Le débat prend de plus en plus d’ampleur. D’autant plus qu’il devient le théâtre d’affrontements liés au recentrage. Ceci conduit la commission travailleuses a rappelé que la mixité des structures confédérales ne doit pas servir pas à régler d’autres problèmes que celui des travailleuses et que son enjeu réel reste bien poursuivi dans toute sa dimension politique jusqu’au prochain congrès.. Et alors que la mixité des structures constitue en 1982 le deuxième thème du Congrès de Metz, c’est dans un climat particulièrement sexiste que s’ouvre la séance consacrée au vote de la résolution : le journal du congrès a publié une caricature montrant une femme hissant son soutien-gorge et son slip en guise de drapeau. En réaction, un texte soutenu par 85 syndicats est diffusé. Après de nombreux débats, une motion est adoptée à 63% imposant la mixité des structures de l’organisation par l’instauration de quotas, notamment au Bureau National : c’est ainsi que Françoise Galloo, de Dunkerque, y siégea aux côtés de Julien Delaby, pour le Nord-Pas de-Calais.

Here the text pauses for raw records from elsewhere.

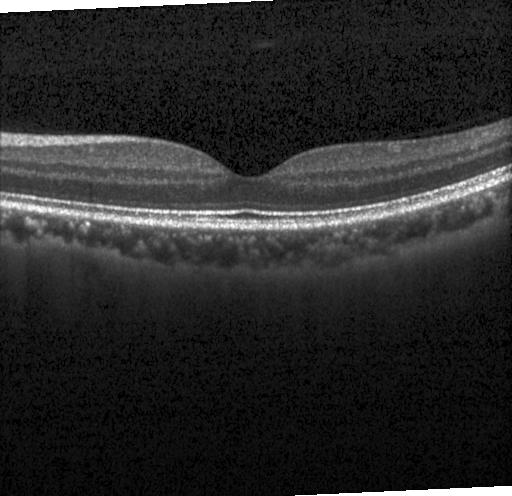

Assessment: no choroidal neovascularization, no diabetic macular edema, and no drusen.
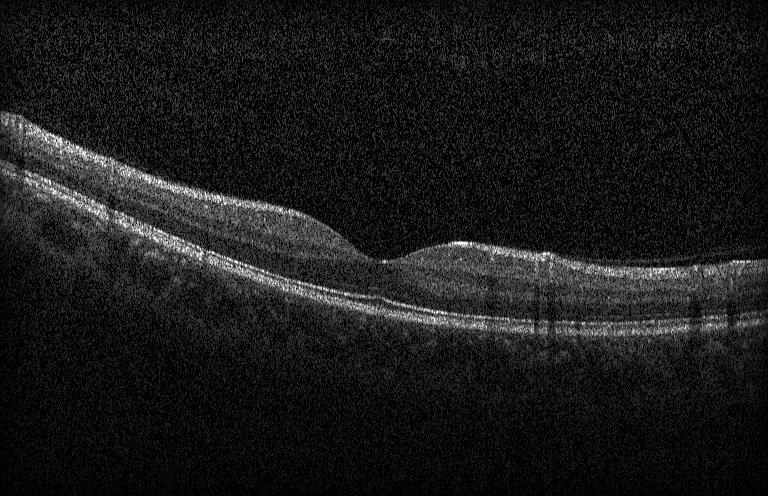
The scan shows no CNV, no DME, and no drusen.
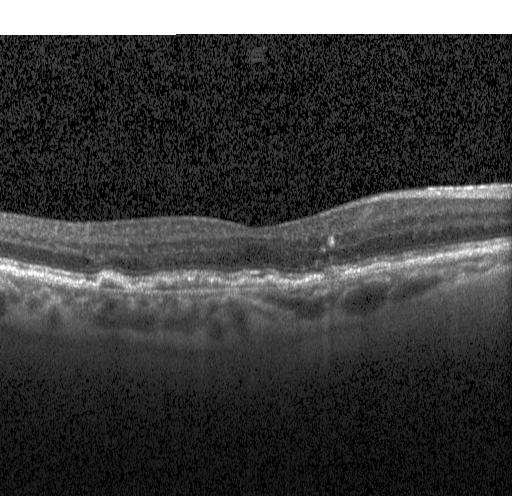
Through the macula · OCT B-scan · acquired on a Heidelberg Spectralis · spectral-domain optical coherence tomography.
Finding: a choroidal neovascular membrane.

Avec ce congrès, la CFDT devient alors la première organisation syndicale à opter pour des mesures volontaristes ! …et Nicole Notat entre à la Commission Exécutive, suivie depuis par d’autres femmes dont Marguerite Bertrand de Lille et Yvonne Delmotte de Roubaix… jusqu’à ce qu’en 2014 le Congrès décide d’instaurer une Commission Exécutive à stricte parité.
Et aujourd’hui ?
L’instauration des quotas a-t-il joué un rôle important dans la montée en responsabilité des femmes ?
Le constat actuel général est le suivant :
• Près de la moitié des adhérents sont des femmes
• 1/3 des membres des instances nationales (CNC,BN,CE) et des membres des exécutifs des régions et des fédérations professionnelles sont des femmes
• 1/4 des secrétaires généraux de syndicat, d’union régionale et de fédération sont des femmes.Mais il existe de fortes disparités selon les unions régionales et les fédérations professionnelles. La progression est très irrégulière et des régressions sont rapidement observables.
Le pourcentage de femmes dans les exécutifs a baissé dans la moitié des fédérations entre 2088 et 2011 et dans plus de 25 % des unions régionales.Les quotas sont certes nécessaires pour éviter les baisses mais pas suffisants pour entraîner une dynamique plus naturelle…puisque le nombre d’adhérentes est en progression. La CFDT fait donc le choix d’impulser cette dynamique des plans d’actions «Mixité » et un certain volontarisme, à l’instar du Congrès Confédéral 2014 qui a mis en place une Commission Exécutive de 10 membres strictement paritaire (5 hommes, 5 femmes).